Fragen
1) Welcher Konzern hat es laut dem Text über transnationale Konzerne als einziger von außerhalb der Triade unter die führenden hundert TNCs geschafft?
2) Schreibe den Text über transnationale Konzerne im Anschluss an seinen letzten Satz weiter.

Textauszug
KOMMUNISTISCHE PARTEI ÖSTERREICHS
Transnationale Konzerne

Wettlauf um die ersten Plätze

Transnationale Konzerne sind zu wesentlichen Akteuren der weltweiten Deregulierung avanciert. Ihre finanzielle Potenz übertrifft jene vieler Nationalstaaten. Serie: Neoliberalismus und Freihandel, Teil 2.

Von Gerhard Klas

 

Transnationale Konzerne (TNCs), während des Kalten Krieges oftmals noch Trittbrettfahrer der Politik, sind heute zu wesentlichen Akteuren der weltweiten Deregulierung avanciert. Mittels intensiver Lobbypolitik ihrer Interessenverbände und wirtschaftlichen Drucks auf Nationalökonomien bestimmen sie die Entscheidungen von Regierungen und supranationalen Wirtschaftszusammenschlüssen.

TNCs sind "in mehreren Geschäftsbereichen — eingeschlossen Handel, Vertrieb, Herstellung, Forschung und Entwicklung — außerhalb ihres Heimatlandes involviert und stützen sich finanziell auf Unternehmen in zwei oder mehr Ländern; Entscheidungen des Managements basieren auf regionalen und globalen Alternativen". Dieser Definition entsprechen gemäß des "World Investment Reports 1997" der UNO-Konferenz für Handel und Entwicklung (UNCTAD) über 45.000 Konzerne mit 280.000 ausländischen Tochterunternehmen. 1970 betrug die Zahl der TNCs gerade einmal 7.000. Die Mehrzahl der Unternehmen hat ihren Sitz in den USA, der EU oder in Japan — den Triademächten. Mittlerweile stammen 7.900 TNCs aus den Ländern des Südens. Zu den führenden hundert TNCs hat es jedoch nur einer außerhalb der Triade geschafft: der südkoreanische Konzern Daewoo.

Bereitgestelltes Material

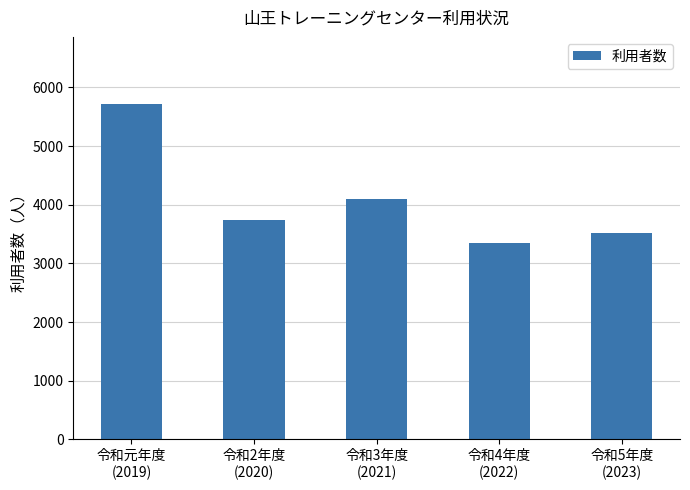

What position from the left is 令和4年度
(2022)?

4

Gelöste Aufgaben
1) Der südkoreanische Konzern Daewoo.

2)
Die finanzielle Potenz der TNCs übertrifft jene vieler Nationalstaaten. Bei einem Vergleich der hundert stärksten ökonomischen Strukturen fällt auf, daß 51 TNCs und nur 49 Nationalstaaten das Rennen machen. Laut Entwicklungsprogramm der Vereinten Nationen übertrifft der Konzernumsatz von General Motors das Bruttoinlandsprodukt von Dänemark, Ford führt vor Südafrika; Toyota, Exxon und Shell teilen sich die Ränge vor Norwegen und Portugal.

Das Universum der TNCs ist nicht nur groß, sondern auch hochgradig konzentriert. Über die Hälfte der Umsätze der Top 200 stammen aus nur fünf wirtschaftlichen Bereichen: Handel, Automobile, Bankwesen, Einzelhandel und Elektronik. Bei Autos kommt auf die fünf größten Firmen fast 60 Prozent des weltweiten Umsatzes. Ebenfalls fünf Firmen teilen sich über die Hälfte des Weltumsatzes bei der Elektronik.

So liegt es z.B. bei einem von der UNCTAD geschätzten Auslandsvermögen der Siemens AG von knapp 50 Millarden US-Dollar auf der Hand, daß Investitionsentscheidungen des Konzerns weitreichende Folgen für die Volkswirtschaft eines Gastlandes und ihre Bevölkerung haben können.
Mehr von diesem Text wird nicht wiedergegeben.